Surenchères identitaires… Stop !

Vous ne supportez plus les surenchères identitaires, mais vous ne savez plus quoi répondre à vos proches qui participent à cette inflation des catégories essentialistes, qu’elles soient religieuses, racialistes, nationalistes ou « de genre »; alors lisez d’urgence François Noudelmann. [Un ordre qui bien évidemment n’engage que l’auteur Yann Didier, auteur de cet article – MC]

Déjà, dans Pour en finir avec la généalogie, publié en 2004 chez Léo Scheer, le philosophe montrait comment l’idéalisation des filiations linéaires conduit les individus et les groupes à la catastrophe; il préférait envisager la construction des identités dans le tourbillon de la grande histoire et des histoires familiales.

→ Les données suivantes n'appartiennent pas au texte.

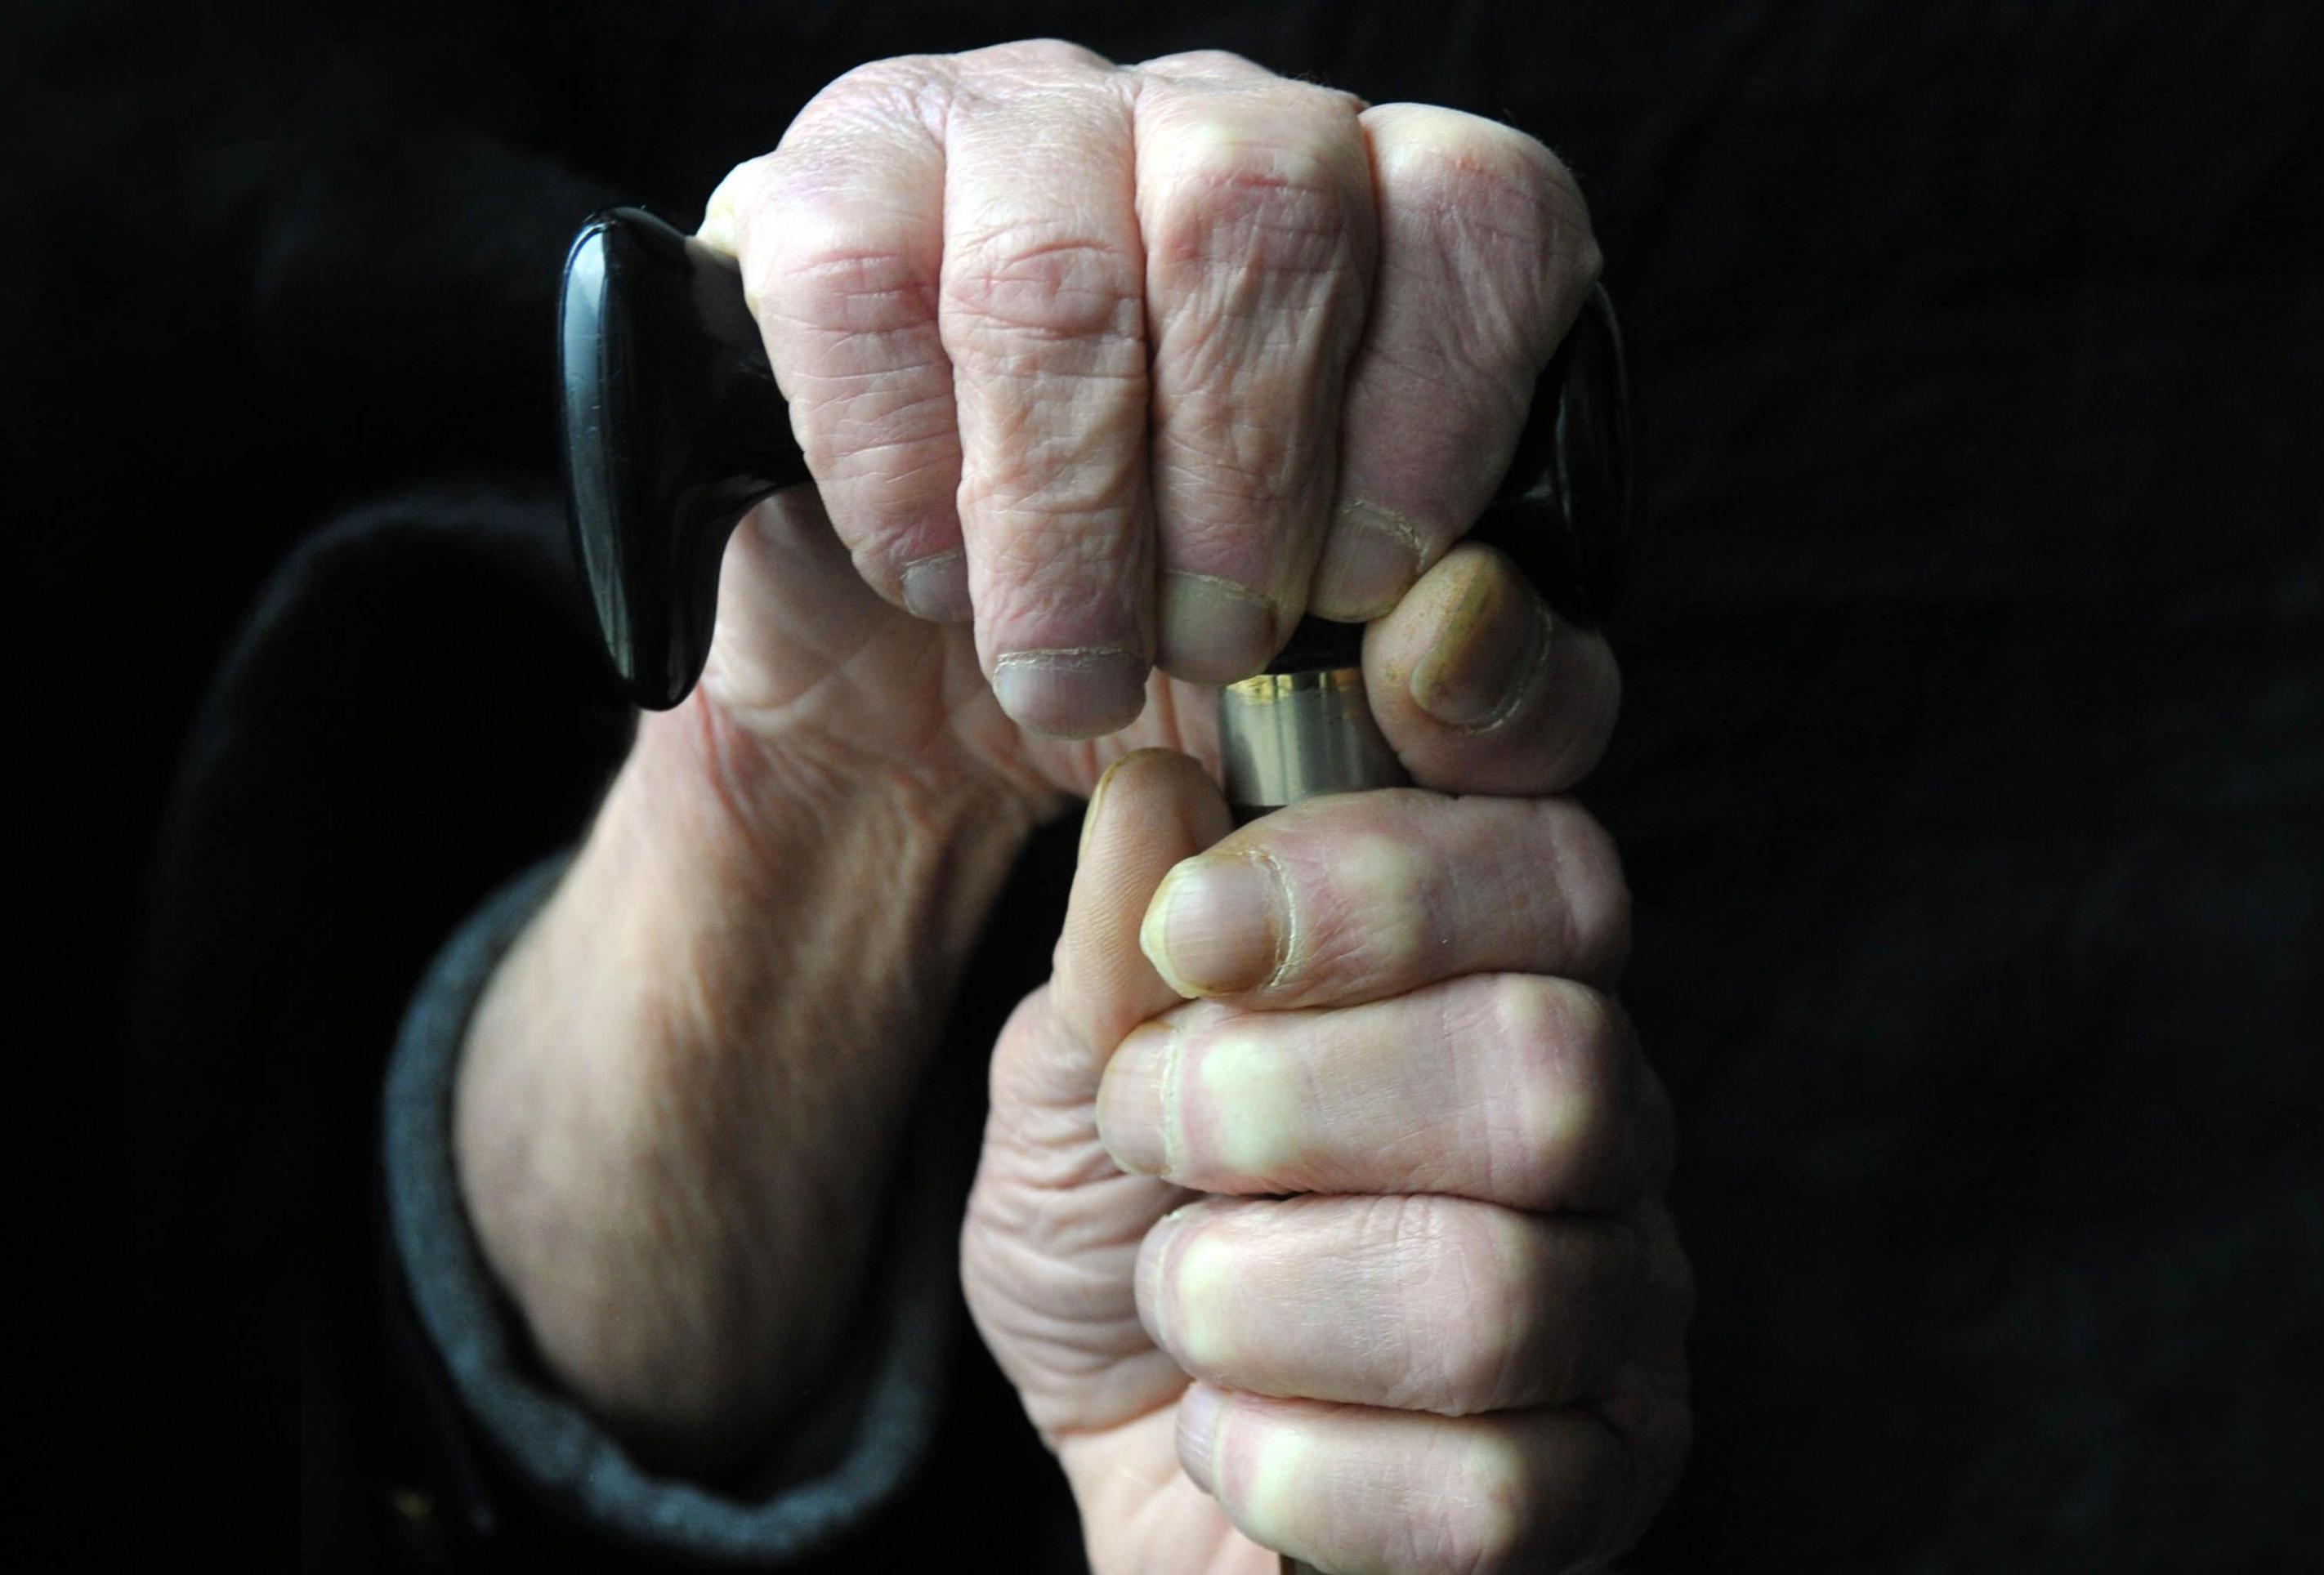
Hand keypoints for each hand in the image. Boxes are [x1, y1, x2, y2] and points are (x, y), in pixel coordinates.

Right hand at [700, 39, 1602, 734]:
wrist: (933, 673)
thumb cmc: (1180, 648)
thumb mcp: (1372, 702)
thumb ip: (1499, 693)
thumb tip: (1469, 634)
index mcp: (1386, 213)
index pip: (1477, 207)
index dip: (1438, 404)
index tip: (1368, 585)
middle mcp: (1209, 124)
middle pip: (1260, 215)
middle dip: (1239, 480)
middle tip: (1210, 644)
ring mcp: (1011, 128)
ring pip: (1052, 277)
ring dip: (1065, 520)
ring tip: (1067, 672)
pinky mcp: (824, 184)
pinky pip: (858, 294)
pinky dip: (901, 476)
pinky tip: (934, 576)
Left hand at [960, 564, 1685, 1574]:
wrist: (1165, 1504)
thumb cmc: (1137, 1248)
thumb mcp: (1076, 1082)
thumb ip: (1121, 947)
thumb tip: (1163, 791)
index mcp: (1484, 961)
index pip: (1555, 825)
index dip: (1477, 765)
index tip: (1255, 840)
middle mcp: (1595, 1109)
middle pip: (1551, 1056)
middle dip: (1287, 1093)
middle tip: (1158, 1123)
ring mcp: (1620, 1306)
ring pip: (1503, 1287)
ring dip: (1261, 1295)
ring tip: (1181, 1296)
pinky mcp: (1592, 1492)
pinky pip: (1486, 1490)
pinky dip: (1298, 1468)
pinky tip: (1237, 1438)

Si l’on considère l’origine comme une source, on rend possibles les épurations de toutes sortes.

Dès Les années 1920, à contre-courant du délire religieux et du délire nazi sur la pureté, Walter Benjamin soutenait que l’origine n’est pas une source, mais « un tourbillon dans le fleuve du devenir ».

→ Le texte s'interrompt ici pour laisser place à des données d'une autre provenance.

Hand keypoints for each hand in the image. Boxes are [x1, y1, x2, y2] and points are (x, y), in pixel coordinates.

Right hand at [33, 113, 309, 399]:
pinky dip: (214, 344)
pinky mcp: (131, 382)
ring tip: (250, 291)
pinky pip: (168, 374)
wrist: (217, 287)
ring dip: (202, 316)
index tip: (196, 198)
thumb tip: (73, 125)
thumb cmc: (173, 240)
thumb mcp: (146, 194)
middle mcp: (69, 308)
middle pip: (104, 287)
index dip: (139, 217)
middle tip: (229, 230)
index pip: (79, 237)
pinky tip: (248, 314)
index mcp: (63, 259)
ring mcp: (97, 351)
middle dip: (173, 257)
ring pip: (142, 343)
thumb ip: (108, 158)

Dans Hors de moi, sorti en 2006, François Noudelmann s’inquiétait de la recrudescence de la « passion généalogique » et de La « traque identitaire ».

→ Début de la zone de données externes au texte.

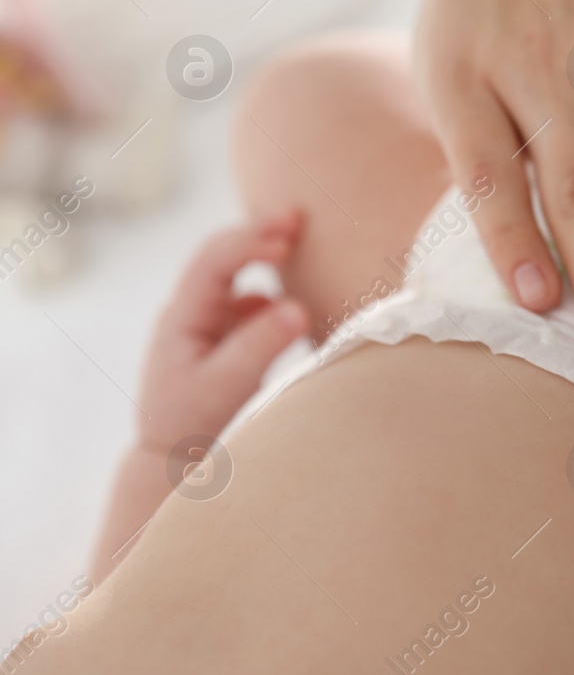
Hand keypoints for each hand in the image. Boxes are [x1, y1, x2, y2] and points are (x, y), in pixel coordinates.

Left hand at [135, 212, 308, 453]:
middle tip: (298, 216)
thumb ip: (259, 347)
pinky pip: (248, 300)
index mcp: (183, 316)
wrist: (173, 458)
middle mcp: (191, 311)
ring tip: (299, 243)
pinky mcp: (223, 338)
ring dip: (264, 255)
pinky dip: (271, 288)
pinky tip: (294, 299)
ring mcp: (206, 323)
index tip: (288, 237)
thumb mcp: (225, 388)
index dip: (250, 242)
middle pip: (220, 255)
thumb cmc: (193, 425)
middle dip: (258, 232)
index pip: (214, 262)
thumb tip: (298, 306)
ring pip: (235, 273)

Dans Les Enfants de Cadillac, qu’il vient de publier chez Gallimard, il raconte l’histoire de son père et de son grand-père paternel. « La recherche des ancêtres m’a toujours paru assommante, et même douteuse » : c’est la première phrase du livre.

Pourtant, après avoir été invité par des psychanalystes à parler dans un séminaire à l’hôpital Sainte-Anne, à Paris, François Noudelmann va commencer à s’intéresser à son grand-père paternel. Il savait peu de choses sur lui, néanmoins qu’il avait été interné dans cet hôpital dans l’entre-deux-guerres.

Fuyant les pogroms en Lituanie, Chaïm Noudelmann était arrivé en France à 18 ans, et s’était engagé dans l’armée pour obtenir la nationalité française. Après avoir été intoxiqué par le gaz moutarde dans les tranchées de14-18, il avait été interné, considéré comme un « mutilé du cerveau ».

Transféré en 1929 à l’hôpital psychiatrique de Cadillac, en Gironde, Chaïm y mourra de faim en 1941, comme 600 autres patients au cours de cette seule année.

Albert Noudelmann, fils de Chaïm, sera ouvrier, militant syndical, et participera au bouillonnement du Front populaire. Il veut rejoindre les Brigades internationales en Espagne, mais il est appelé sous les drapeaux.

Fait prisonnier avec son régiment en 1940, il est envoyé dans un camp de prisonniers en Silésie, où il est dénoncé comme juif par un autre soldat, qui y gagne un quart de ration supplémentaire.

Albert connaît alors les camps de travail forcé et la survie. Quand il s’évade, il est repris, mais entre-temps, il a réussi à changer d’identité pour cacher « ses origines ». À la libération des camps, sur le chemin du retour, un 55 lui met un pistolet sur le crâne, mais finalement s’éloigne sans tirer.

Rentré à Paris, Albert Noudelmann ne vit plus que pour ses conquêtes féminines, et puis pour son fils. Il se suicidera d’une balle dans la tête, un 16 juillet – date anniversaire de la rafle du Vél’d’Hiv -, après avoir tardivement raconté son histoire à son fils. François Noudelmann parvient à sublimer ce récit, et s’attache, comme il dit, à « des relations antigénéalogiques », « refusant la vérité de l’origine, des races et des racines », et leur opposant le nomadisme et la créolisation.

Les Enfants de Cadillac : un très beau livre qui nous rappelle la nécessité de faire la différence entre avoir un passé et être réduit à ce passé. C’est d’ailleurs ce que vise une psychanalyse.